29 March 2023
Wings aren’t just for flying
The mechanics behind bird flight have fascinated and inspired humans for centuries. From Leonardo da Vinci to the Wright Brothers, this seemingly effortless process has captivated and influenced some of the finest scientific and engineering minds in history.
Wings aren’t just for flying though. For some species, wings are also an integral part of courtship displays. The White-collared Manakin (Manacus candei) is just one example of a bird that uses its wings for more than just getting around. The mating dance of this colourful neotropical songbird includes a series of crisp wing snaps and buzzes produced by males as they flit between branches around the edge of their designated display arena. These birds are particularly finicky when it comes to selecting and preparing their personal dance floors. First, their chosen patch of forest has to be free from foliage; nobody wants to be smacked in the face by bushes when trying to impress a potential mate. Any leaf litter, twigs or other unwanted objects are then collected and moved out of the way, leaving a bare square of forest floor. When the dance-off finally gets underway, females in the area carefully watch the performances. If a female is impressed by a particular male, she will join his dance, following him as he moves between branches. Though appearing quite romantic on the surface, pair bonds are not formed after the mating display and males play no part in nest building, egg incubation or the rearing of young.
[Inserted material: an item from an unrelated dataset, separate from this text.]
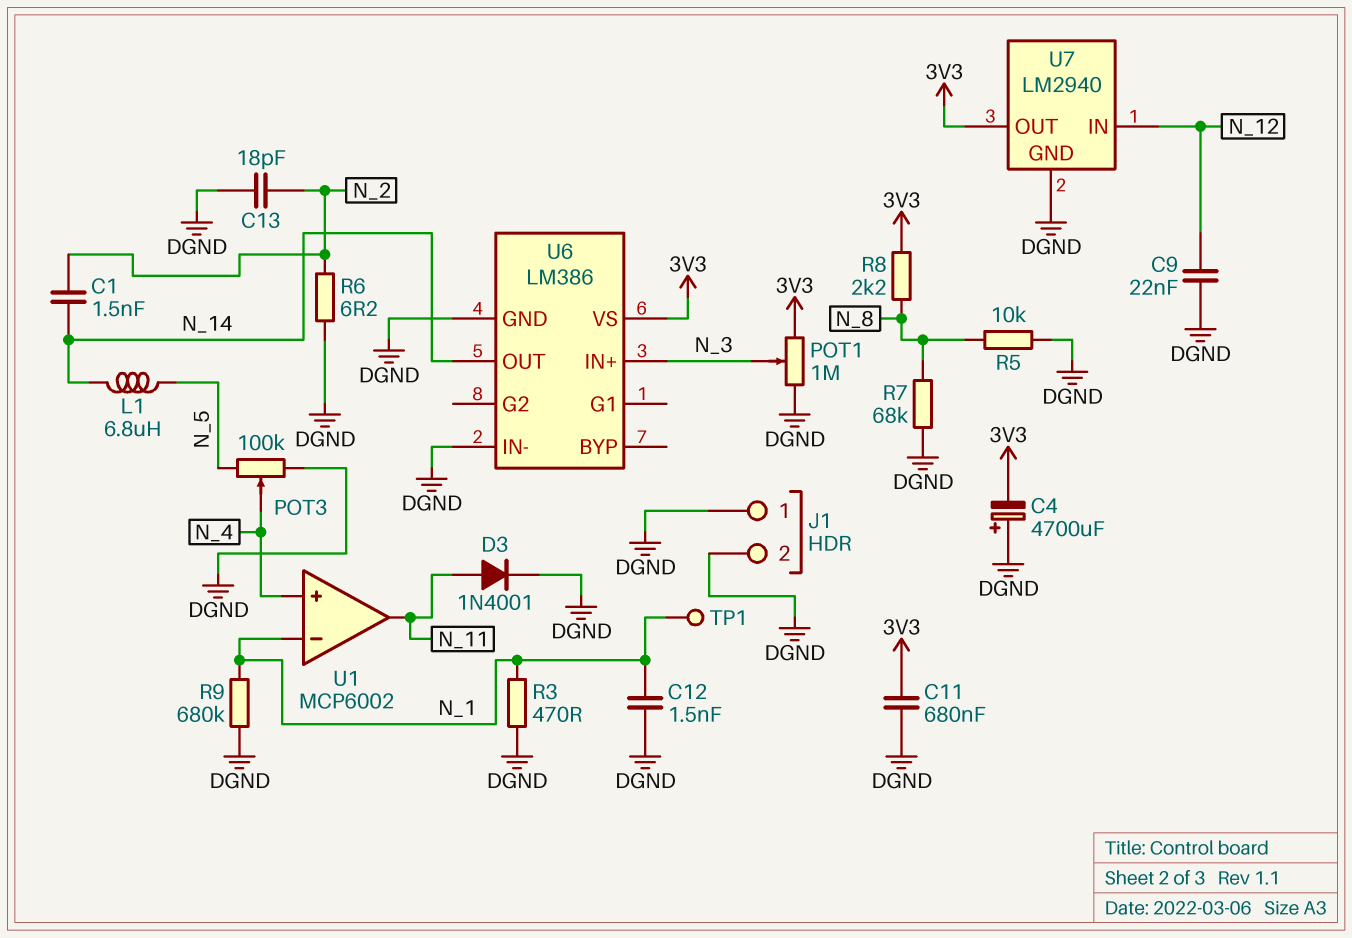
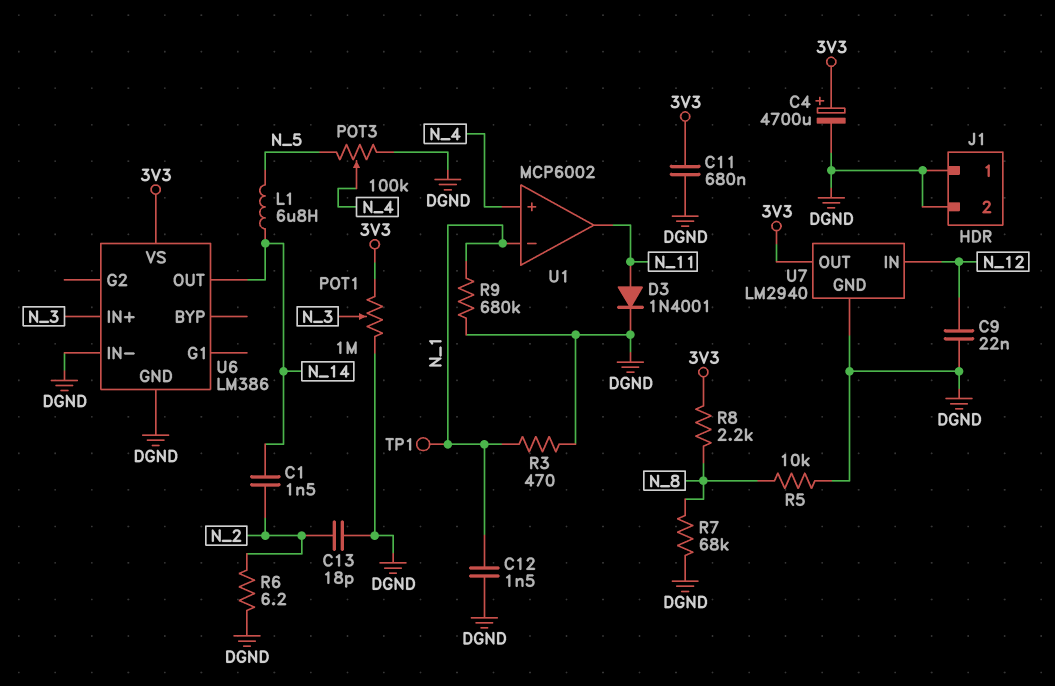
C4: 4700uF (plus DGND, minus 3V3) -> 4700uF (plus 3V3, minus DGND)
This recording of a White-collared Manakin was made in Costa Rica’s La Selva Biological Reserve on 13 March 1986 by Richard Ranft (see full catalogue record).
White-collared Manakin wing snaps and buzzes
White-collared Manakin (photo credit: Mick Thompson on Flickr / CC BY-NC 2.0)
The wing snaps and buzzes produced by the male are clearly audible, though the bird itself was hidden from the recordist's view by the dense forest foliage. Several other species of manakin also incorporate wing snaps into their courtship rituals, a trait inherited from a distant common ancestor that, luckily for sound recordists, has stuck around.